--- Data provided ---
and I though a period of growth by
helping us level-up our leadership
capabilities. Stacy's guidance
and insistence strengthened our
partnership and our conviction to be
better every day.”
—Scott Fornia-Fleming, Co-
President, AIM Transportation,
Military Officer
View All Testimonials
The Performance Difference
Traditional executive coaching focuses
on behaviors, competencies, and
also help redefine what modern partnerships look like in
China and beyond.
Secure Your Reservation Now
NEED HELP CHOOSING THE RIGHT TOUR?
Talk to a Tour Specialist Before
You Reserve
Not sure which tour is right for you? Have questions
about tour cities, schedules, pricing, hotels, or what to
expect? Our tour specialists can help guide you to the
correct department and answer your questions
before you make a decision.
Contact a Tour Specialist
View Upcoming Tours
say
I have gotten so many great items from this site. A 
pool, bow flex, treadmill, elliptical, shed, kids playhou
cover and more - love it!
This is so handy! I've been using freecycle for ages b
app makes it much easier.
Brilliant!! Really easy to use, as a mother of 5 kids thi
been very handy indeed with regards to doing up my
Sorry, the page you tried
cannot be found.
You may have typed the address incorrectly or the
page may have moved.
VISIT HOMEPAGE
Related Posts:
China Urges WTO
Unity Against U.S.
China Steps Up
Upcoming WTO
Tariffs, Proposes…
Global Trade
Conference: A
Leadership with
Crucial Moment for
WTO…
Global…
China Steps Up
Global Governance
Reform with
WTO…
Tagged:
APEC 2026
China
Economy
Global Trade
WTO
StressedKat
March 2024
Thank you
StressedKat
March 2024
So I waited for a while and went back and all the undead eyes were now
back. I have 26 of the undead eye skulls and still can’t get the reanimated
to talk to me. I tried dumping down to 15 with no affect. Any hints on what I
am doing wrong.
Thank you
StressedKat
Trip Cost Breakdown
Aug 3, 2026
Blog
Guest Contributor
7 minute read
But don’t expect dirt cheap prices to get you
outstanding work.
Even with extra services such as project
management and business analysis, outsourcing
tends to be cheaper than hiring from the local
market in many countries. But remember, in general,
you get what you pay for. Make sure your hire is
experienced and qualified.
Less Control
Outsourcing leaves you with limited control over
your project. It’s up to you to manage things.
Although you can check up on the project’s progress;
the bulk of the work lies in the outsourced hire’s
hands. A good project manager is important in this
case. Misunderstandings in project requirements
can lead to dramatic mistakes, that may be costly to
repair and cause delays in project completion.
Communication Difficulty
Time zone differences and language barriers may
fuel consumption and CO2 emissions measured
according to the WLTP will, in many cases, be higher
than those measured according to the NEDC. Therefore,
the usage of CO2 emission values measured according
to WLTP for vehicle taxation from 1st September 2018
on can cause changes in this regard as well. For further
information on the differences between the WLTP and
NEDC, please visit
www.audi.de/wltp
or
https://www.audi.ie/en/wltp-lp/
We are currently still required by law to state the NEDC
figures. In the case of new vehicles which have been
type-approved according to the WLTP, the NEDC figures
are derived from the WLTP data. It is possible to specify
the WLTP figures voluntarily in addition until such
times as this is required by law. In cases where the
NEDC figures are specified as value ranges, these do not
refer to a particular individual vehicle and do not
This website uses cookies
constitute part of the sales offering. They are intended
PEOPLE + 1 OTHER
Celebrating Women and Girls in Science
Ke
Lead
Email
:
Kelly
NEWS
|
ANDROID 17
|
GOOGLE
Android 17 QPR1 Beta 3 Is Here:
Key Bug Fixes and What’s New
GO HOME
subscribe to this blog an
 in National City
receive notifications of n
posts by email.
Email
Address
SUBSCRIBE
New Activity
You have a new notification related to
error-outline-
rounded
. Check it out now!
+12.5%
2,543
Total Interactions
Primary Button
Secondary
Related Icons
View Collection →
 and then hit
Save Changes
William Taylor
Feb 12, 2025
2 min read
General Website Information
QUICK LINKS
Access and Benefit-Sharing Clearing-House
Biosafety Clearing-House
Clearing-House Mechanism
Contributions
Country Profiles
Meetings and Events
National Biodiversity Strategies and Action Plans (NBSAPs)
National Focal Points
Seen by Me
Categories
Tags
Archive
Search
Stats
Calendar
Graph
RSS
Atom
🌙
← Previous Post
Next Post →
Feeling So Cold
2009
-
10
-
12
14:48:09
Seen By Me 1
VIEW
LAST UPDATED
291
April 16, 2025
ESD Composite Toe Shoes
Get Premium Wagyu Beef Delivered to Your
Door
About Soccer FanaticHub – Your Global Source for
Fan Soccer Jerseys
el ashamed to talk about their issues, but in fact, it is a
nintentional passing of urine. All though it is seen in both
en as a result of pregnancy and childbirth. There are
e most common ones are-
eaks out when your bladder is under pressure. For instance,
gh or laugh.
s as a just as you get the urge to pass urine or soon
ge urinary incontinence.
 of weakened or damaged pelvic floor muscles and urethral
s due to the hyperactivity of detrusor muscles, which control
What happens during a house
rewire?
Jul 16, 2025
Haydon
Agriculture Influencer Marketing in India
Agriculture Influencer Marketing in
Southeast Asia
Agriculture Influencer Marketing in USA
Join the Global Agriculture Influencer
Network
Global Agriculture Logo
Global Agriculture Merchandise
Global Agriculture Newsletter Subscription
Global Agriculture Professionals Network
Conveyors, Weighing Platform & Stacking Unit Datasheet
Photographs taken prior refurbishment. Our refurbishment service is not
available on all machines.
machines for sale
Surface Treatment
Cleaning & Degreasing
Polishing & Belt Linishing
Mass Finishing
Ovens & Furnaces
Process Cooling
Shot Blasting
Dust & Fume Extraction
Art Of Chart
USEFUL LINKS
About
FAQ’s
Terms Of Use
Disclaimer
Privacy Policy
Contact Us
---
What you need to do: Could you rewrite the records above so that each "StressedKat" becomes "QuietKat", with everything else kept the same?

Exercise output:
and I though a period of growth by
helping us level-up our leadership
capabilities. Stacy's guidance
and insistence strengthened our
partnership and our conviction to be
better every day.”
—Scott Fornia-Fleming, Co-
President, AIM Transportation,
Military Officer
View All Testimonials
The Performance Difference
Traditional executive coaching focuses
on behaviors, competencies, and
also help redefine what modern partnerships look like in
China and beyond.
Secure Your Reservation Now
NEED HELP CHOOSING THE RIGHT TOUR?
Talk to a Tour Specialist Before
You Reserve
Not sure which tour is right for you? Have questions
about tour cities, schedules, pricing, hotels, or what to
expect? Our tour specialists can help guide you to the
correct department and answer your questions
before you make a decision.
Contact a Tour Specialist
View Upcoming Tours
say
I have gotten so many great items from this site. A 
pool, bow flex, treadmill, elliptical, shed, kids playhou
cover and more - love it!
This is so handy! I've been using freecycle for ages b
app makes it much easier.
Brilliant!! Really easy to use, as a mother of 5 kids thi
been very handy indeed with regards to doing up my
Sorry, the page you tried
cannot be found.
You may have typed the address incorrectly or the
page may have moved.
VISIT HOMEPAGE
Related Posts:
China Urges WTO
Unity Against U.S.
China Steps Up
Upcoming WTO
Tariffs, Proposes…
Global Trade
Conference: A
Leadership with
Crucial Moment for
WTO…
Global…
China Steps Up
Global Governance
Reform with
WTO…
Tagged:
APEC 2026
China
Economy
Global Trade
WTO
QuietKat
March 2024
Thank you
QuietKat
March 2024
So I waited for a while and went back and all the undead eyes were now
back. I have 26 of the undead eye skulls and still can’t get the reanimated
to talk to me. I tried dumping down to 15 with no affect. Any hints on what I
am doing wrong.
Thank you
QuietKat
Trip Cost Breakdown
Aug 3, 2026
Blog
Guest Contributor
7 minute read
But don’t expect dirt cheap prices to get you
outstanding work.
Even with extra services such as project
management and business analysis, outsourcing
tends to be cheaper than hiring from the local
market in many countries. But remember, in general,
you get what you pay for. Make sure your hire is
experienced and qualified.
Less Control
Outsourcing leaves you with limited control over
your project. It’s up to you to manage things.
Although you can check up on the project’s progress;
the bulk of the work lies in the outsourced hire’s
hands. A good project manager is important in this
case. Misunderstandings in project requirements
can lead to dramatic mistakes, that may be costly to
repair and cause delays in project completion.
Communication Difficulty
Time zone differences and language barriers may
fuel consumption and CO2 emissions measured
according to the WLTP will, in many cases, be higher
than those measured according to the NEDC. Therefore,
the usage of CO2 emission values measured according
to WLTP for vehicle taxation from 1st September 2018
on can cause changes in this regard as well. For further
information on the differences between the WLTP and
NEDC, please visit
www.audi.de/wltp
or
https://www.audi.ie/en/wltp-lp/
We are currently still required by law to state the NEDC
figures. In the case of new vehicles which have been
type-approved according to the WLTP, the NEDC figures
are derived from the WLTP data. It is possible to specify
the WLTP figures voluntarily in addition until such
times as this is required by law. In cases where the
NEDC figures are specified as value ranges, these do not
refer to a particular individual vehicle and do not
This website uses cookies
constitute part of the sales offering. They are intended
PEOPLE + 1 OTHER
Celebrating Women and Girls in Science
Ke
Lead
Email
:
Kelly
NEWS
|
ANDROID 17
|
GOOGLE
Android 17 QPR1 Beta 3 Is Here:
Key Bug Fixes and What’s New
GO HOME
subscribe to this blog an
 in National City
receive notifications of n
posts by email.
Email
Address
SUBSCRIBE
New Activity
You have a new notification related to
error-outline-
rounded
. Check it out now!
+12.5%
2,543
Total Interactions
Primary Button
Secondary
Related Icons
View Collection →
 and then hit
Save Changes
William Taylor
Feb 12, 2025
2 min read
General Website Information
QUICK LINKS
Access and Benefit-Sharing Clearing-House
Biosafety Clearing-House
Clearing-House Mechanism
Contributions
Country Profiles
Meetings and Events
National Biodiversity Strategies and Action Plans (NBSAPs)
National Focal Points
Seen by Me
Categories
Tags
Archive
Search
Stats
Calendar
Graph
RSS
Atom
🌙
← Previous Post
Next Post →
Feeling So Cold
2009
-
10
-
12
14:48:09
Seen By Me 1
VIEW
LAST UPDATED
291
April 16, 2025
ESD Composite Toe Shoes
Get Premium Wagyu Beef Delivered to Your
Door
About Soccer FanaticHub – Your Global Source for
Fan Soccer Jerseys
el ashamed to talk about their issues, but in fact, it is a
nintentional passing of urine. All though it is seen in both
en as a result of pregnancy and childbirth. There are
e most common ones are-
eaks out when your bladder is under pressure. For instance,
gh or laugh.
s as a just as you get the urge to pass urine or soon
ge urinary incontinence.
 of weakened or damaged pelvic floor muscles and urethral
s due to the hyperactivity of detrusor muscles, which control
What happens during a house
rewire?
Jul 16, 2025
Haydon
Agriculture Influencer Marketing in India
Agriculture Influencer Marketing in
Southeast Asia
Agriculture Influencer Marketing in USA
Join the Global Agriculture Influencer
Network
Global Agriculture Logo
Global Agriculture Merchandise
Global Agriculture Newsletter Subscription
Global Agriculture Professionals Network
Conveyors, Weighing Platform & Stacking Unit Datasheet
Photographs taken prior refurbishment. Our refurbishment service is not
available on all machines.
machines for sale
Surface Treatment
Cleaning & Degreasing
Polishing & Belt Linishing
Mass Finishing
Ovens & Furnaces
Process Cooling
Shot Blasting
Dust & Fume Extraction
Art Of Chart
USEFUL LINKS
About
FAQ’s
Terms Of Use
Disclaimer
Privacy Policy
Contact Us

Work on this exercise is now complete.